TEXT BLOCK >>

Add initial support for saving and restoring simulation state. #280

plietar · 2024-01-22T15:20:37Z

The model can now be run for a given number of steps, have its state saved, and then restore it and run for some more time steps.

Parameters of the model may be modified when resuming, allowing a simulation to be forked with a single historical run and many futures, modelling different intervention scenarios.

There are some limitations as to which parameters may be modified. In general, the structure of the simulation must remain the same, with the same variables and same events. This means interventions cannot be enabled or disabled when resuming, only their parameterization can change. Additionally, the timing of intervention events should not be modified. These limitations may be relaxed in the future, if there is a need for it.

To avoid changing the existing API, this feature is available as a new run_resumable_simulation function. The function returns a pair of values, the existing dataframe with the simulation data and an object representing the internal simulation state. The function can be called a second time, passing the saved simulation state as an extra argument. See the test-resume.R file for usage of the new function.

The implementation builds on top of individual's new support for this. Individual already saves the state of its native objects, ie. variables and events. The malaria model keeps quite a bit of state outside of individual, which we need to save and restore explicitly. This is done by creating a set of "stateful objects", ie. R6 objects with a pair save_state and restore_state methods. This interface is implemented by every bit of the model that has state to capture:

LaggedValue objects store the short term EIR and FOIM history.
Solver objects represent the current state of ODE solvers.
Adult mosquito ODEs keep a history of incubating values which need to be restored.
CorrelationParameters stores a randomly sampled value. This needs to be saved to ensure the simulation is resumed with that same value.
In addition to R's native RNG (whose state is already saved by individual), the model uses the dqrng library, whose state needs saving.

GIVEN ENTRIES >>
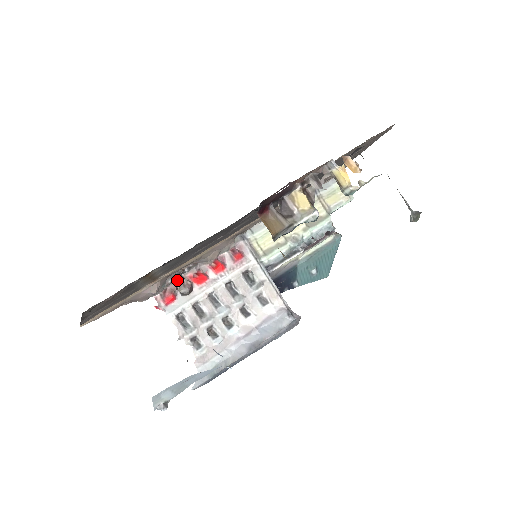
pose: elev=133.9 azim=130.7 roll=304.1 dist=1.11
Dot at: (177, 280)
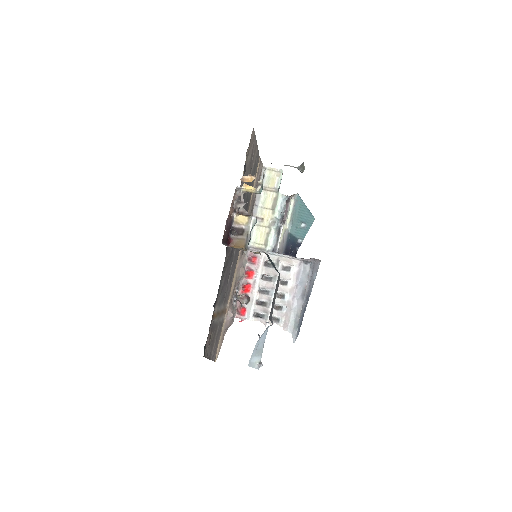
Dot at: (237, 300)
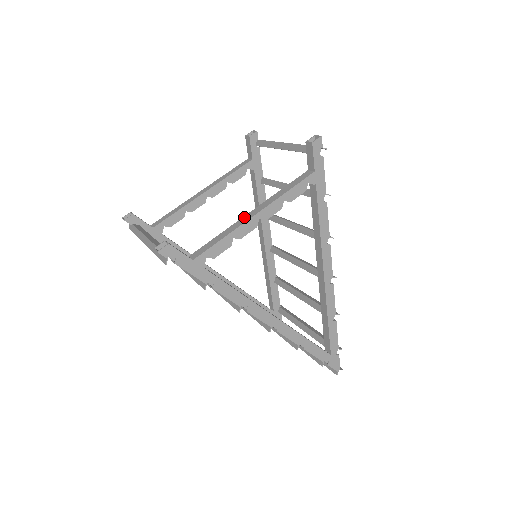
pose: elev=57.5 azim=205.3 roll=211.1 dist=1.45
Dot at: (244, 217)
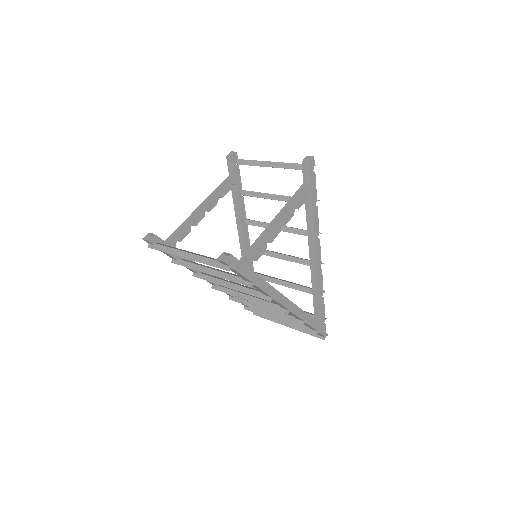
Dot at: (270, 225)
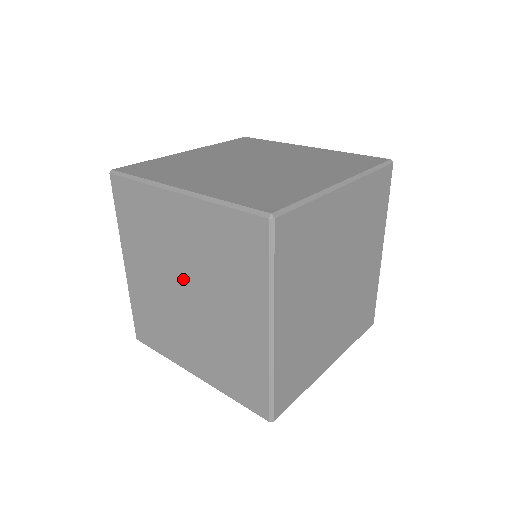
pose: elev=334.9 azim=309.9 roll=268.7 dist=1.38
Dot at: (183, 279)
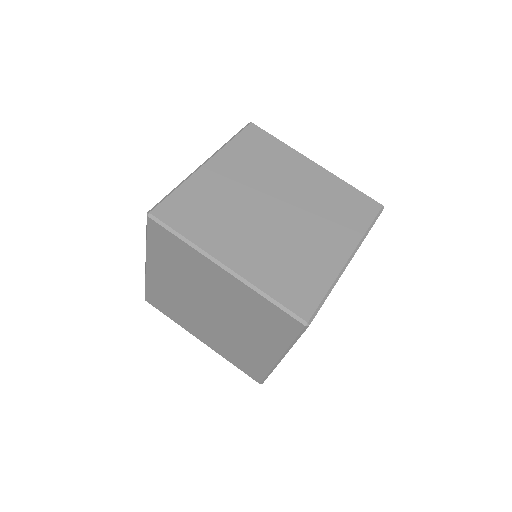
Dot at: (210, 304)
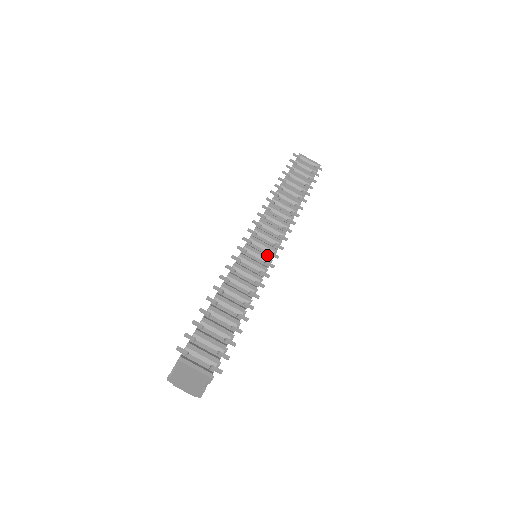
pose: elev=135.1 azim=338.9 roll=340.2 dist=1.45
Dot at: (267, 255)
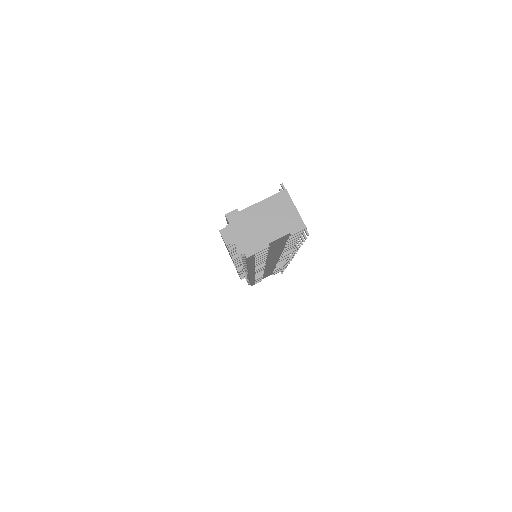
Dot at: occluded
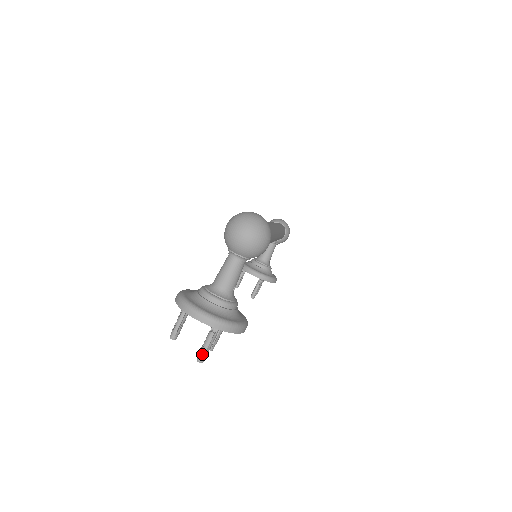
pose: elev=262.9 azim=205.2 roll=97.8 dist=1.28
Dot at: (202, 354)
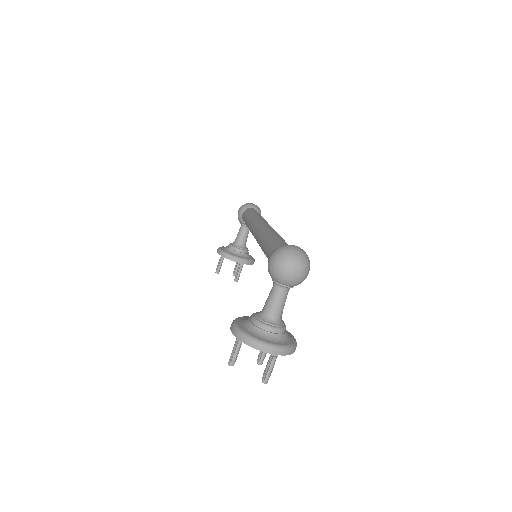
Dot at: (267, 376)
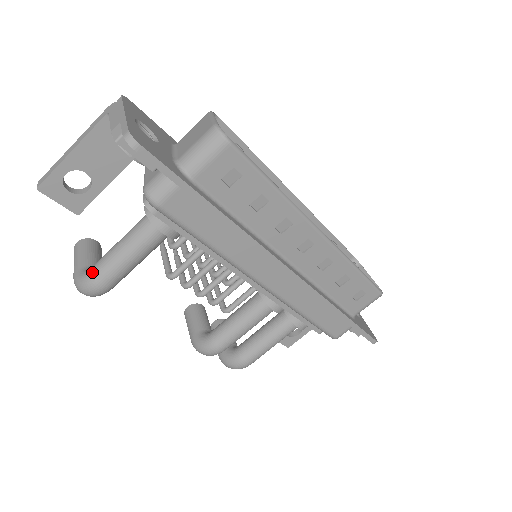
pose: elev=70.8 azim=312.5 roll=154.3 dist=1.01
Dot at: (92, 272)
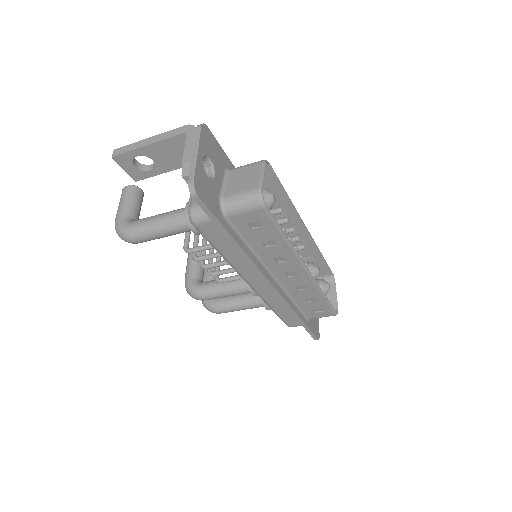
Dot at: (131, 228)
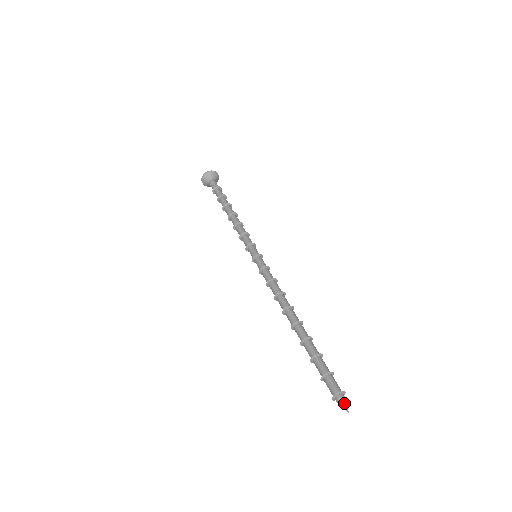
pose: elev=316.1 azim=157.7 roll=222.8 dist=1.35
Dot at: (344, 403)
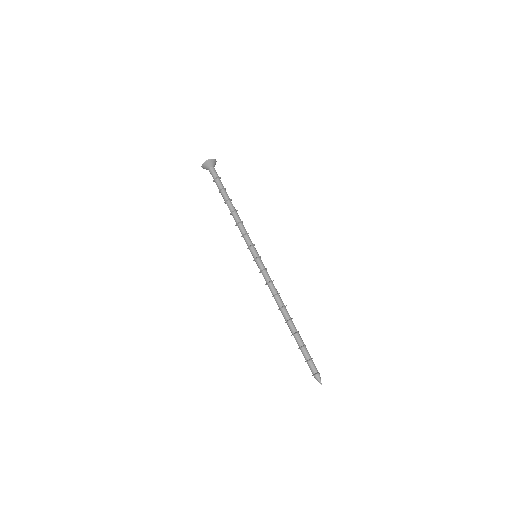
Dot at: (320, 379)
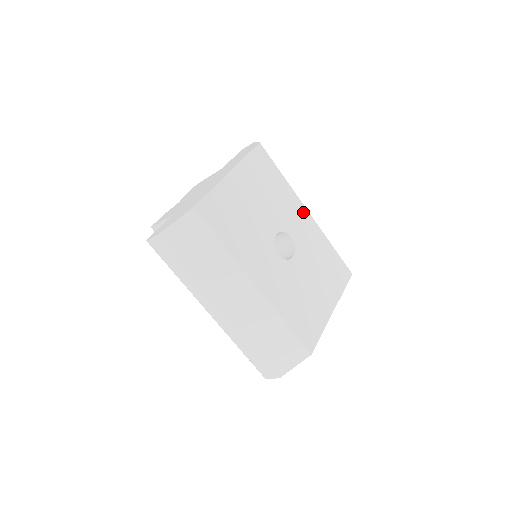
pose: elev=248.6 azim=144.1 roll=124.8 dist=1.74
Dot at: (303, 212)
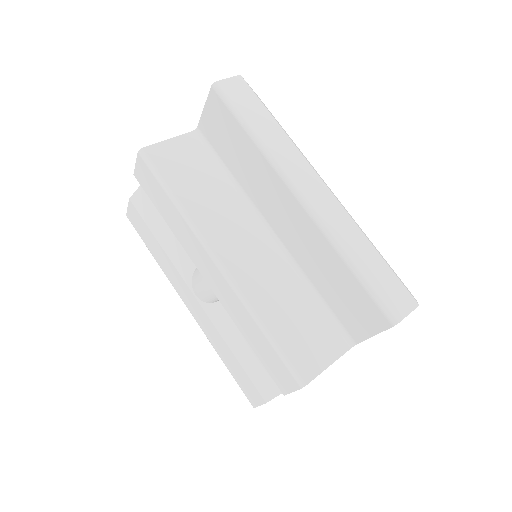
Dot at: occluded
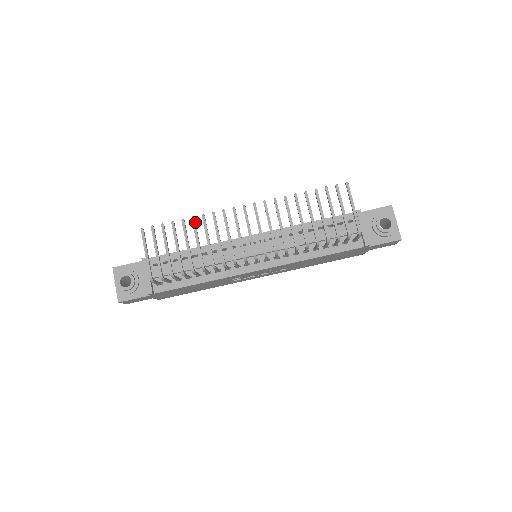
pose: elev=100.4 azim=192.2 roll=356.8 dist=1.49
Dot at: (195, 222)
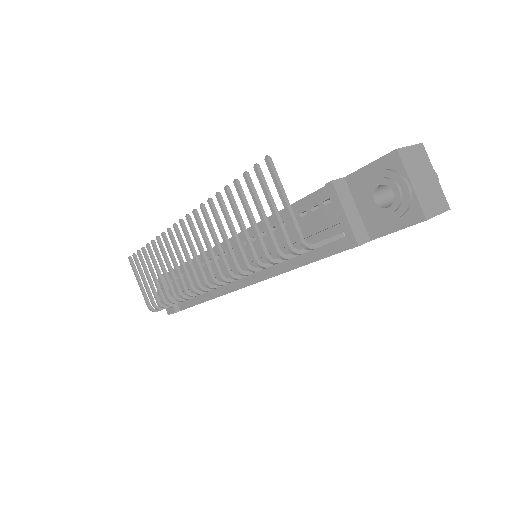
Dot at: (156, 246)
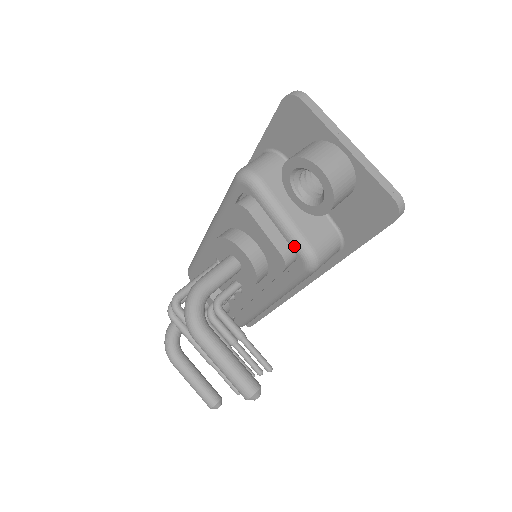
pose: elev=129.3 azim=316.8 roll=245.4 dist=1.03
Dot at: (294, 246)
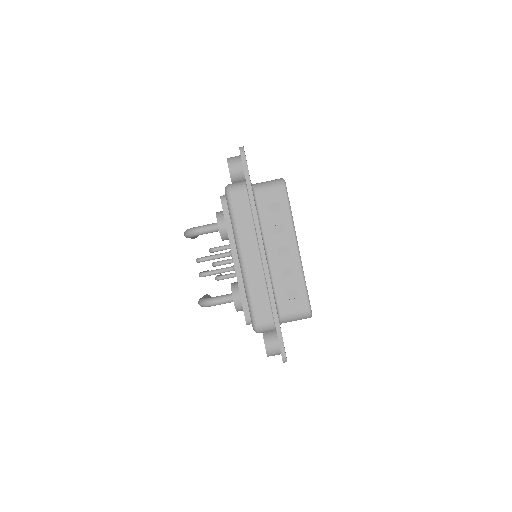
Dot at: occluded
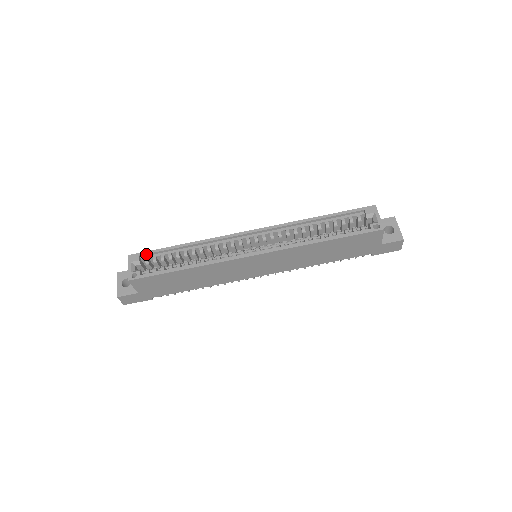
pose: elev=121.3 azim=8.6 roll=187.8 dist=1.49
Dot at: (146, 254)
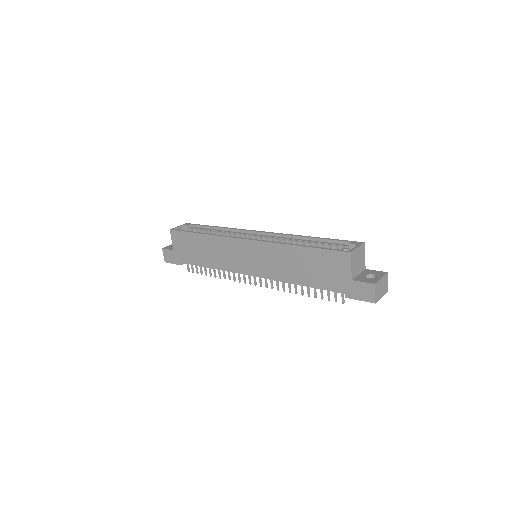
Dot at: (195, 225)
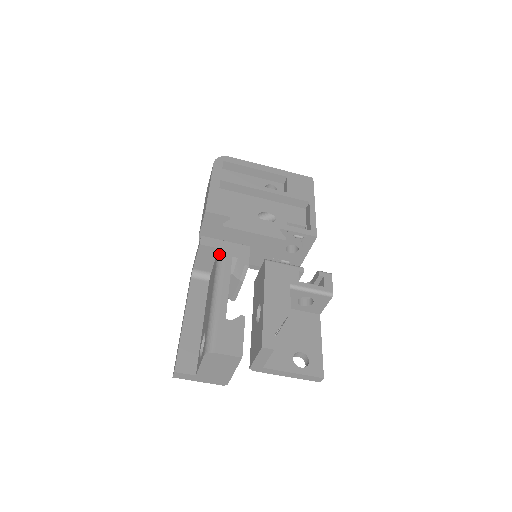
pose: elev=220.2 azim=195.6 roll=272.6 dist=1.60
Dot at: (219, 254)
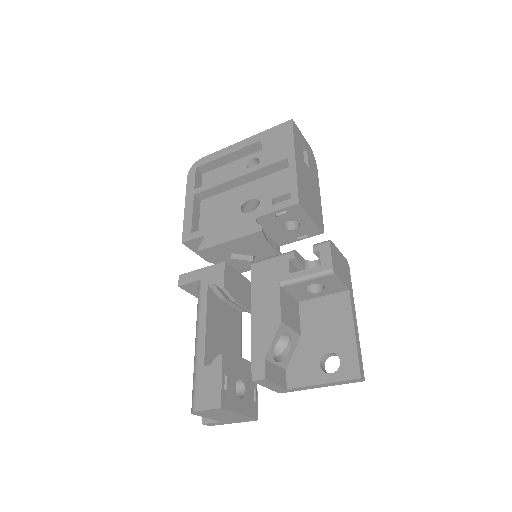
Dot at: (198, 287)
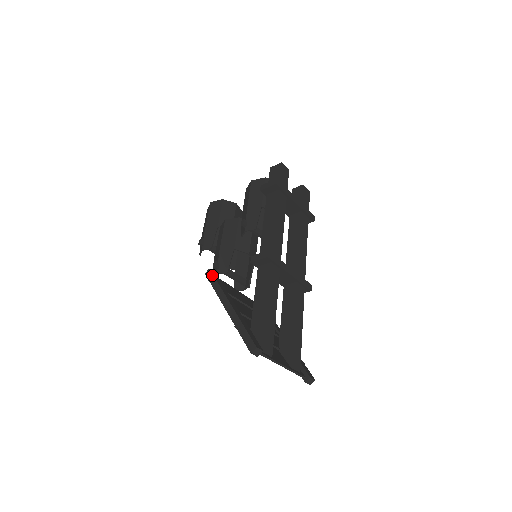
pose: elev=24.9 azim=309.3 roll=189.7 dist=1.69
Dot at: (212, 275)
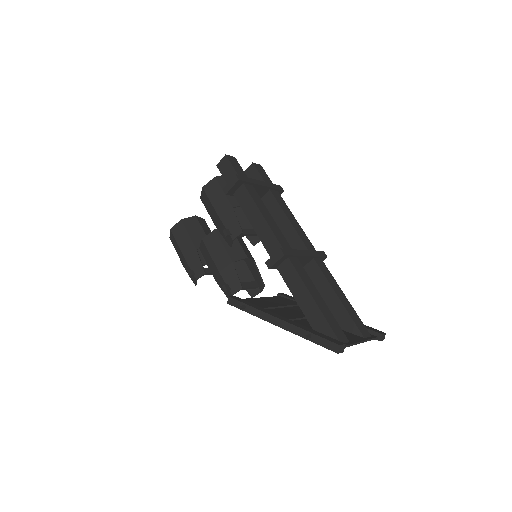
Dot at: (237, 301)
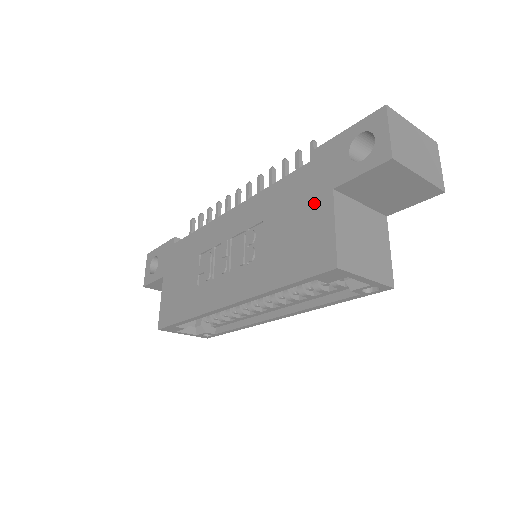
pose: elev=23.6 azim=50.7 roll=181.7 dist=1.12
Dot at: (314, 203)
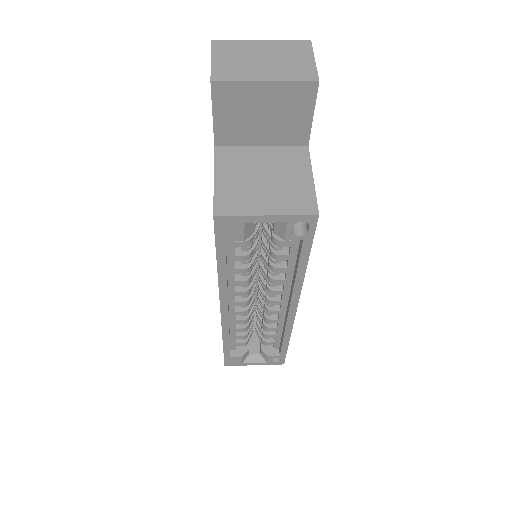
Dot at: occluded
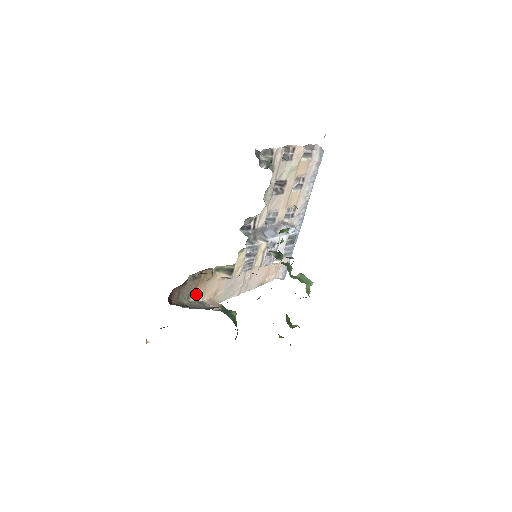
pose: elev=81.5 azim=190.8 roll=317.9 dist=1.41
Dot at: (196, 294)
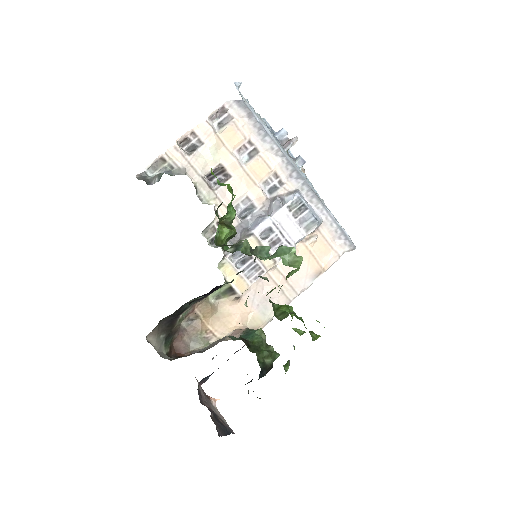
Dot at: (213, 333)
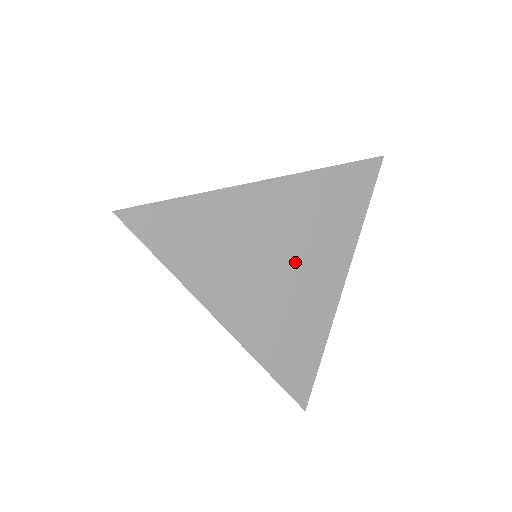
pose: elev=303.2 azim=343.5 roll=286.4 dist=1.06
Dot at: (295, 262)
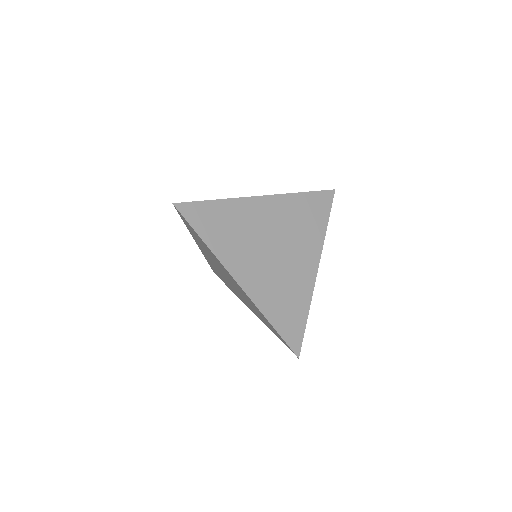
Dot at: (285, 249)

TASKS AND EXERCISES >>
1/ In the pull request on saving and restoring simulation state, what is the name of the new function that provides the feature?
2/ Pick up the pull request description on saving and restoring simulation state right after its last sentence and carry it on.

RESPONSES BY TASK >>
1/ run_resumable_simulation

2/
Fixes #196

plietar · 2024-01-22T15:22:46Z

This depends on unreleased versions of both individual and of dqrng (including daqana/dqrng#75). We'll need to make/ask for releases of both of these.

plietar · 2024-01-23T17:14:33Z

Here is an example use case, from @pwinskill's use case in #196.

p_historical <- get_parameters(overrides = list(
  human_population = 1000, individual_mosquitoes = TRUE
)) |>
  set_drugs(
    drugs = list(SP_AQ_params)
  ) |>
  set_mda(
    drug = 1,
    # Because of how events are scheduled, we must set an MDA event now at
    # 365+100 otherwise it wouldn't happen in the second part.
    timesteps = c(100, 365+100),
    coverages =  c(0.5, 0.0),
    min_ages = c(0, 0),
    max_ages = c(80 * 365, 80*365)
  ) |>
  set_equilibrium(
    init_EIR = 5
  )

# Run the historical scenario up to the 1-Year mark
set.seed(123)
s_historical <- run_resumable_simulation(
  timesteps = 365,
  parameters = p_historical
)

plot(
  (s_historical$data$n_detect_730_3650 / s_historical$data$n_730_3650) ~ s_historical$data$timestep,
  t = "l",
  ylab = "Prevalence", xlab = "Time",
  ylim = c(0, 1), xlim = c(0, 365 * 2)
)
abline(v = 365, lty = 2)

p_future1 <- p_historical |> set_mda(
  drug = 1,
  timesteps = c(100, 365 + 100),
  coverages =  c(0.5, 0.1),
  min_ages = c(0, 0),
  max_ages = c(80 * 365, 80 * 365)
)

p_future2 <- p_historical |> set_mda(
  drug = 1,
  timesteps = c(100, 365 + 100),
  coverages =  c(0.5, 0.8),
  min_ages = c(0, 0),
  max_ages = c(80 * 365, 80 * 365)
)

# Run two future scenarios (t = 366:730).
# Restore the state from the end of the historical data.
s_future1 <- run_resumable_simulation(
  timesteps = 2*365,
  parameters = p_future1,
  initial_state = s_historical$state
)
lines(
  (s_future1$data$n_detect_730_3650 / s_future1$data$n_730_3650) ~ s_future1$data$timestep,
  col = adjustcolor("deeppink", alpha.f = 0.5))

s_future2 <- run_resumable_simulation(
  timesteps = 2*365,
  parameters = p_future2,
  initial_state = s_historical$state
)
lines(
  (s_future2$data$n_detect_730_3650 / s_future2$data$n_730_3650) ~ s_future1$data$timestep,
  col = adjustcolor("dodgerblue", alpha.f = 0.5))

# Sanity check, the resumed runs are equivalent to full ones
set.seed(123)
s_expected1 <- run_simulation(timesteps = 2*365,  parameters = p_future1)
set.seed(123)
s_expected2 <- run_simulation(timesteps = 2*365,  parameters = p_future2)
stopifnot(all.equal(s_future1$data, s_expected1[366:(2*365),]))
stopifnot(all.equal(s_future2$data, s_expected2[366:(2*365),]))

giovannic

Wonderful. A few minor comments.

I'll make a minor release of individual as soon as I get a moment.

If you're happy to wait for daqana, then that's fine. If not, we could depend on an mrc-ide fork in the meantime. As long as you promise to point back to daqana when they update to CRAN.

giovannic · 2024-01-30T12:30:05Z

src/timeseries.cpp

+}
+
+//[[Rcpp::export]]
+void timeseries_restore_state(Rcpp::XPtr<Timeseries> timeseries, Rcpp::List state) {


Taking std::vector<double> timesteps, std::vector<double> values as arguments will give better Rcpp errors if anything goes wrong.

I don't really like doing that as it splits the layout of the state object across two different files. We'd be constructing it in the C++ file, but de-structuring it in R.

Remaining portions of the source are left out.